The identity of this Member is a matter of inference. No local man of the name connected with Hastings has been found, and it is therefore conceivable that the MP may have been nominated in 1584 by the lord warden of the Cinque Ports, Lord Cobham. His re-election in 1586 would have followed the government advice that the same Members should be chosen as in the previous Parliament. To suggest that the Member was Sir Francis Walsingham’s servant, the decipherer Thomas Phillips, may at first seem unlikely, if only because Lord Cobham belonged to Burghley’s political group whereas Walsingham—who must have asked Cobham for the seat—belonged to the Leicester group. However, when Lord Cobham’s brother, Sir Henry Cobham alias Brooke was ambassador in France from 1579 to 1583—having Walsingham as a colleague on a special mission in 1581—Phillips was evidently used by him in deciphering and seems to have been allotted to his service. Consequently the assumption that Phillips was a Cobham nominee in the Parliaments of 1584 and 1586 is reasonable.
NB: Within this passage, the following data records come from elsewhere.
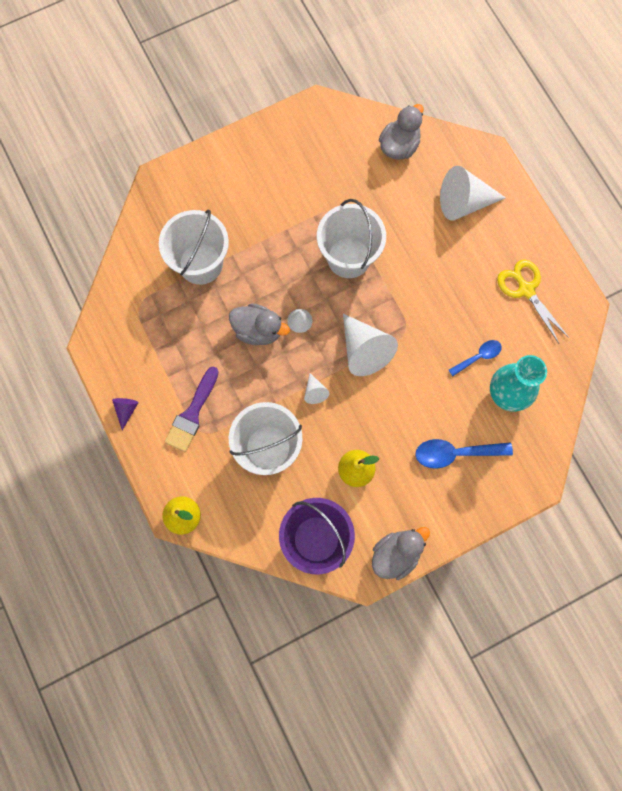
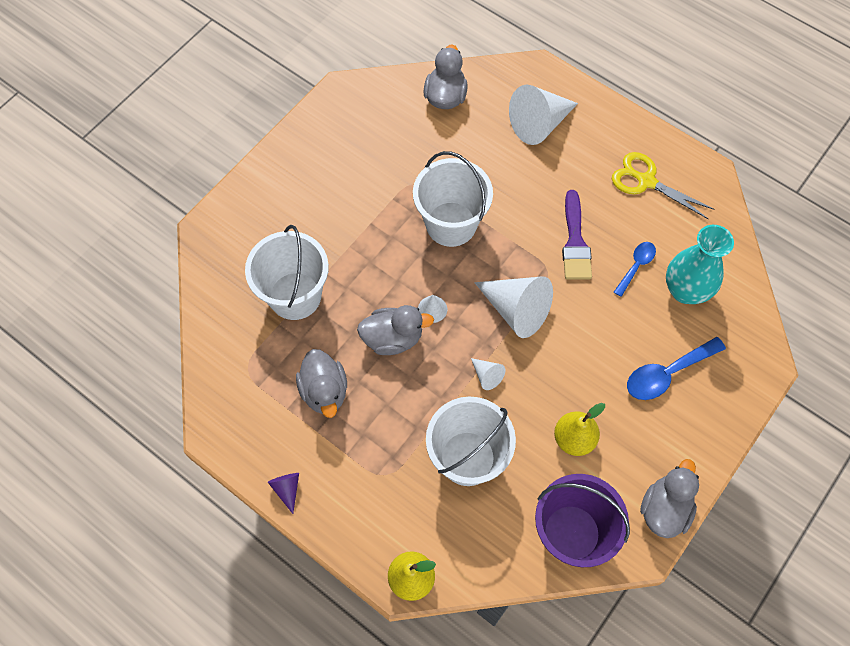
camera: 25 degrees left, 10 degrees down
(187, 349) = (324, 391): none -> grey duck
(192, 414) = (364, 459): purple brush -> purple brush (575, 242)

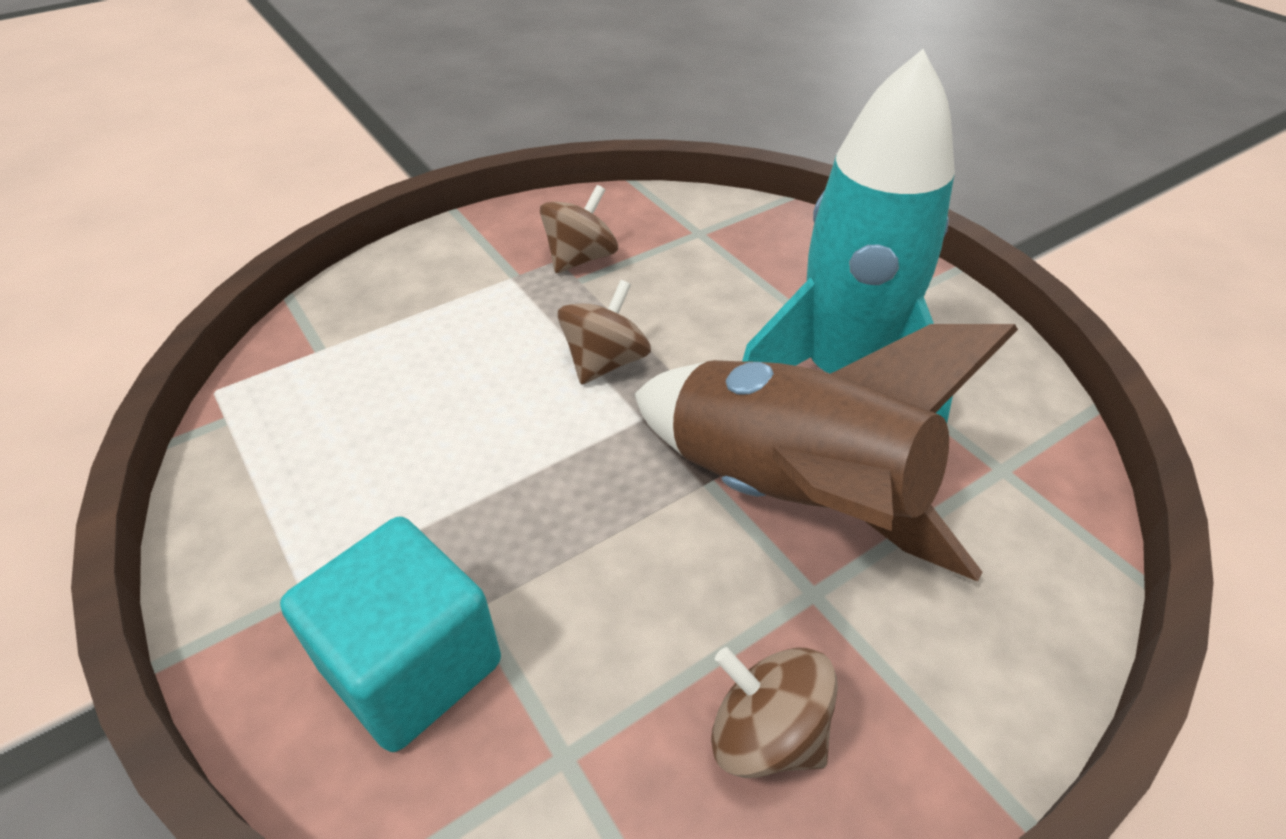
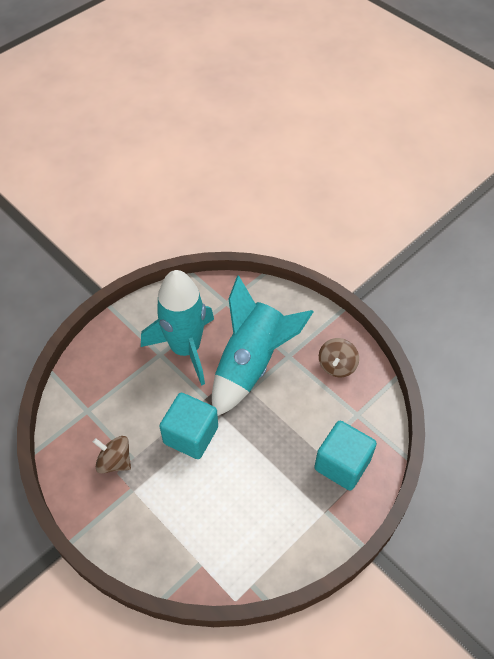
camera: 100 degrees left, 10 degrees up
(605, 362) = (191, 435): brown spinning top -> turquoise cube
(790, 497) = (251, 363): brown rocket -> turquoise rocket

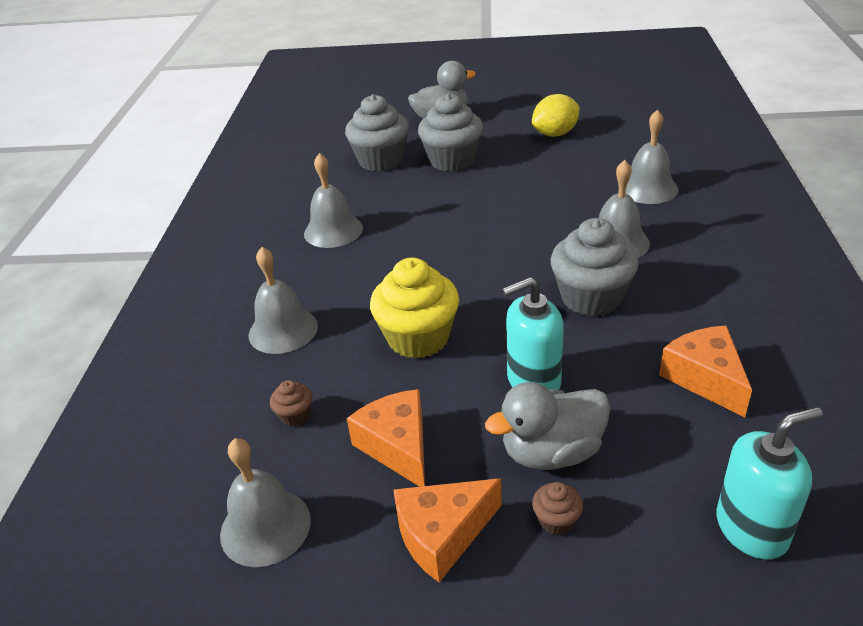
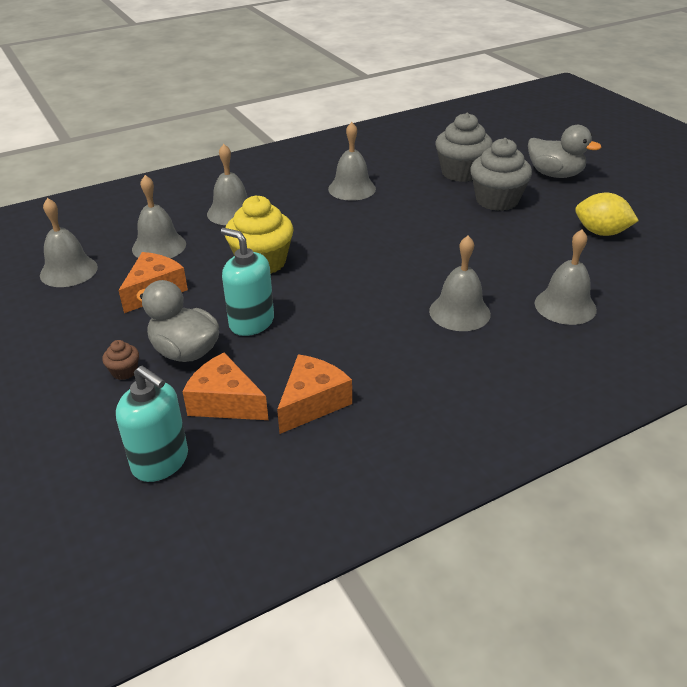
camera: 55 degrees right, 0 degrees up
(295, 415) = (159, 246): brown cupcake -> grey bell
(442, 535) = (91, 332): orange cheese -> orange cheese (225, 402)
(591, 298) = (370, 320): grey cupcake -> none

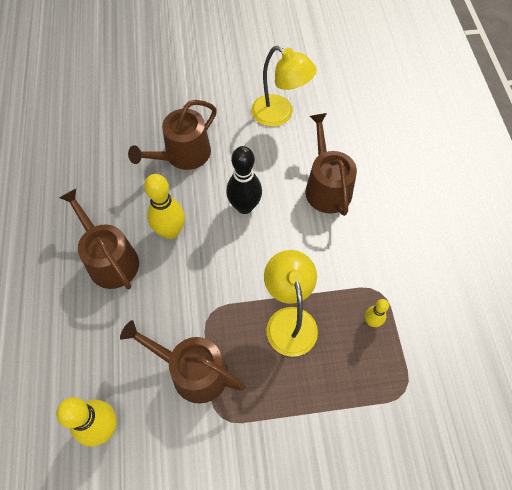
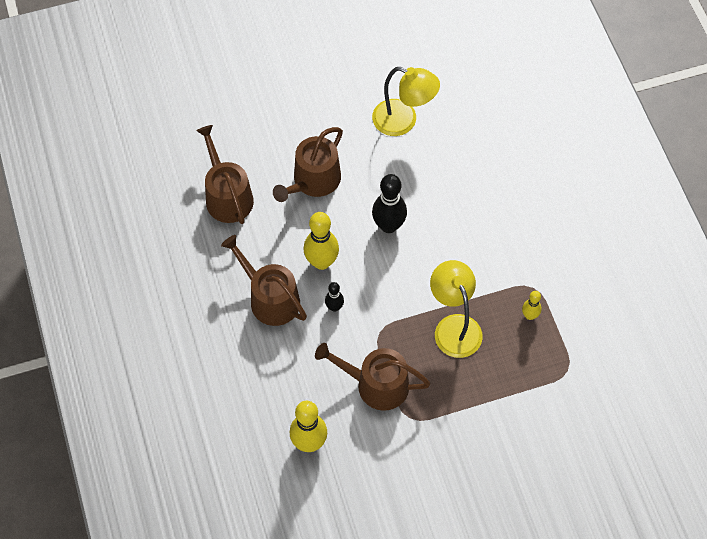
camera: 10 degrees left, 0 degrees up
(171, 279) = (334, 307): none -> black bowling pin
(326, 187) = (466, 193): brown watering can -> brown watering can (227, 196)

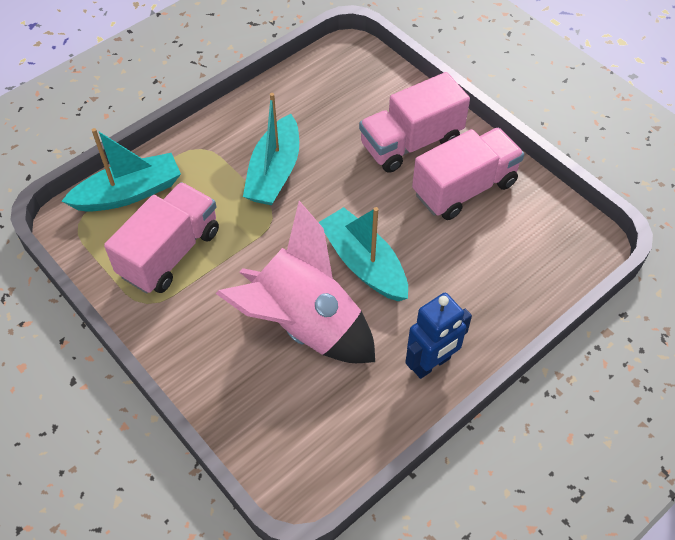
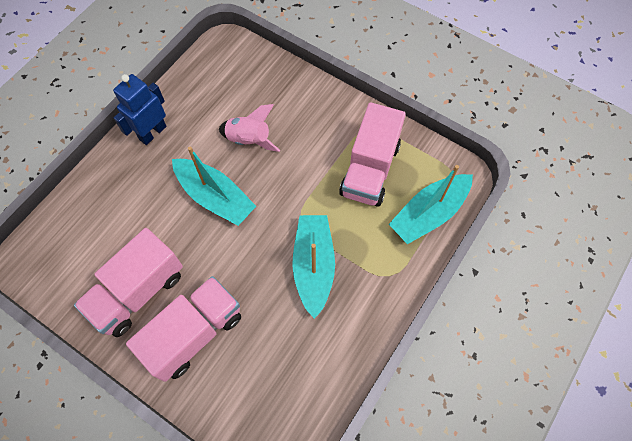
camera: 165 degrees right, 10 degrees up
(304, 324) = (249, 140): pink rocket -> pink rocket, size x0.53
Though the presence of Edward Phelips in both 1584 and 1586 Parliaments makes certainty impossible, the likelihood is that the Hastings burgess took no part in the affairs of either Parliament.

Phillips the decipherer first comes to notice in June 1578 when, as ‘young Phillips’, a servant of Sir Francis Walsingham, he attended Sir Amias Paulet at the Paris embassy as, already, a skilled decipherer and code breaker. Presumably Walsingham was using him as an agent in foreign intelligence work. A letter of March 1583 suggests that he was then travelling on the Continent as a private agent of Walsingham.3

Few details of his family background and private life have survived. His father, who died in 1590, was a cloth merchant of modest wealth, and at the time of the heralds’ visitation of London in 1568 was one of the customers for wool in the port. The design of the signet ring which Thomas used to seal documents—probably the one mentioned in his father’s will—may indicate some relationship to the Phelips family of Montacute. At different times Phillips owned land in Suffolk, Yorkshire and Staffordshire, but his home was London. He inherited a house in Leadenhall Street, and also owned property at Holborn, Chiswick and elsewhere. Because his mother lived until 1613, part of the inheritance did not come to him until after he needed it most. As partial compensation for the paucity of information about Phillips there is a description of him in 1586 by Mary Queen of Scots: ‘of low stature, slender every way, dark yellow haired on the head, and clear yellow bearded, eaten in the face with smallpox [and] of short sight’.4

It may have been Phillips’s puritan views which first brought him to Walsingham’s notice. By the mid-1580s he was one of Walsingham’s most important confidential servants. The major part of his work, until the secretary’s death in 1590, was concerned with the detection of Catholic threats from home and abroad. Walsingham employed many ‘intelligencers’ or agents on the Continent. Sometimes they reported directly to him, but it was more usual for letters to be sent to Phillips. Under such names as ‘John Morice’ and ‘Peter Halins, merchant’, Phillips received despatches from Europe and Scotland and from agents at home. Writers to ‘John Morice’ had to pretend to be Catholics and one despatch even referred to ‘Phillips, that enemy to the cause’. Occasionally he went abroad himself to investigate matters of particular importance. Several times during the 1580s and 1590s he returned to Paris and to other places in France and the Netherlands. Some of the devices used to ensure secrecy can be studied in the State Papers. ‘Harry Jobson and his brokers’, for example, was the cipher for ‘the Queen and her Council’. Occasionally communications had secret messages added in onion juice.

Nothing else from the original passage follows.